Stereo image is critical and one of the most difficult things to create. This is why poor loudspeaker designs often decry it as irrelevant.

But there is certainly no accounting for individual taste. People can prefer anything, but that doesn't make it right. The right thing is to recreate what the engineer intended - good, bad or indifferent.

Certainly getting speakers to act as a point source is quite difficult, but studio created "pan-potted mono" recordings
are far from a natural sound under any conditions, no matter how good the speakers.
 
Stereo image is critical and one of the most difficult things to create. This is why poor loudspeaker designs often decry it as irrelevant.

But there is certainly no accounting for individual taste. People can prefer anything, but that doesn't make it right. The right thing is to recreate what the engineer intended - good, bad or indifferent.

This is why I wish recordings would come with descriptions of all the equipment used for playback in the studio. Also detailed measurements of the studio's dimensions, construction materials, furniture, listening positions and treatments. That way you could truly recreate what was intended. 😉
 
I have, It is lovely. 😀


I used a early version of binaural years ago whenever I had to mix a play from inside a closed sound booth. I would put a sterio pair on either side of a foam block about head dimensions into the theater to act as my ears.

Wonderful. More people should take advantage of this simple but highly effective method for very natural sound recording/reproduction.
It's disarming even on middle of the road equipment.
 
It's disheartening to see so many people fight hard on irrelevant issues while the true answer is so easy to reach.

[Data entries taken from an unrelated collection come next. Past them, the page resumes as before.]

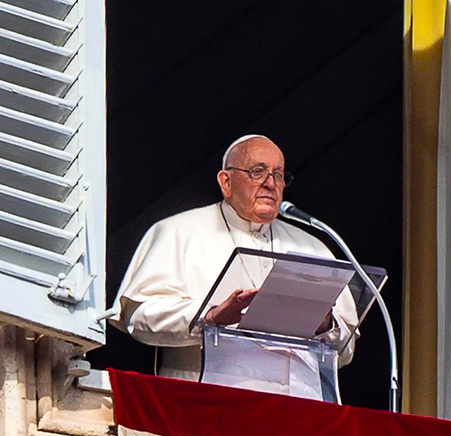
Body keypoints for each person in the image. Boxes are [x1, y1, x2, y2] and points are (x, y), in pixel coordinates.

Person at [108, 135, 358, 397]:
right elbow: (138, 318)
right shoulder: (178, 232)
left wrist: (325, 326)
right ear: (226, 182)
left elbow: (346, 350)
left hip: (300, 413)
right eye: (257, 171)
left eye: (279, 175)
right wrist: (210, 317)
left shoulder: (312, 248)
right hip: (206, 408)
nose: (270, 184)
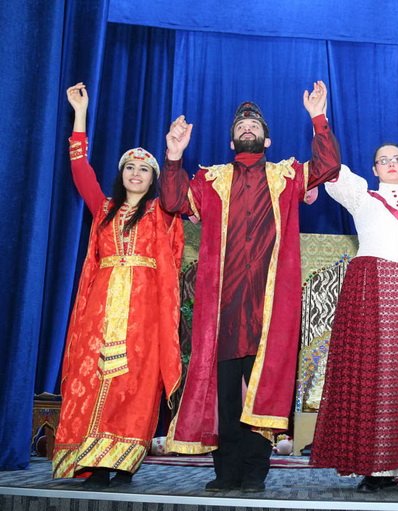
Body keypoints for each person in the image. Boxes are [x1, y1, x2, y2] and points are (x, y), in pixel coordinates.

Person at [159, 82, 341, 492]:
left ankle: (255, 472)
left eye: (254, 123)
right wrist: (173, 155)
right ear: (231, 138)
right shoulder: (211, 179)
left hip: (268, 307)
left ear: (267, 138)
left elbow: (328, 165)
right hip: (221, 309)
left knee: (263, 392)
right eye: (241, 123)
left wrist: (318, 117)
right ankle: (225, 473)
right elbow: (173, 202)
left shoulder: (287, 175)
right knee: (225, 396)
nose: (247, 126)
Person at [53, 83, 183, 489]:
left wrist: (174, 152)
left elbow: (185, 198)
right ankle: (93, 460)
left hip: (142, 315)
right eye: (130, 167)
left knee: (135, 383)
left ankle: (123, 461)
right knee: (93, 378)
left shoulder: (163, 214)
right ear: (121, 174)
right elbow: (80, 170)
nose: (136, 173)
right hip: (100, 306)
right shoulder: (104, 208)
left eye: (144, 169)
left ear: (153, 178)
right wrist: (80, 115)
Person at [310, 142, 398, 491]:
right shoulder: (361, 196)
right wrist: (319, 120)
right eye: (383, 160)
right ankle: (368, 465)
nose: (390, 164)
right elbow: (329, 166)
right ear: (374, 169)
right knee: (368, 372)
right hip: (369, 289)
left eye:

Even on not that expensive stuff, that sheds light in what's really important.

Like real estate agents always say: what matters is 3 things: location, location and location 😉

In this case it would be: get the true stereo image from the very beginning and never let it go.

Period.
 
It was fashionable a number of years ago (on the Joelist and other spots where horn afficionados hung out) to pooh-pooh imaging, deeming it unimportant or even somehow at odds with the prevailing wisdom that dynamics, or timbre, or (insert other feature here) was all that mattered.

My theory, then and now: If spatial information in contained in the recording, you want to retrieve it.
 
Of course, how much of any "spatial" information as might be present in any given recording represents the real acoustics of the room(s) in which performances were captured, or unless there are handwritten "maps" of image locations, what the engineers had in mind or heard in the final mix-down will never be known.

Agreed that since the advent of commercial stereo recordings over 50yrs ago, far too many engineers have indulged in creative overuse of multi-track, pan potting and phasing effects, resulting in distorted perspectives (to put it politely) - one of my pet peeves is the 20 ft wide drum kit, with high hat and snare separated from the rest of the cymbals by a distance than only Reed Richards could achieve, should he decide to pack in his stretchy tights for the job security as a session musician.

All kidding aside, engineers have the right to play with the sound stage as much as they like - we can either try to enjoy the musicality in spite of their handiwork, or not.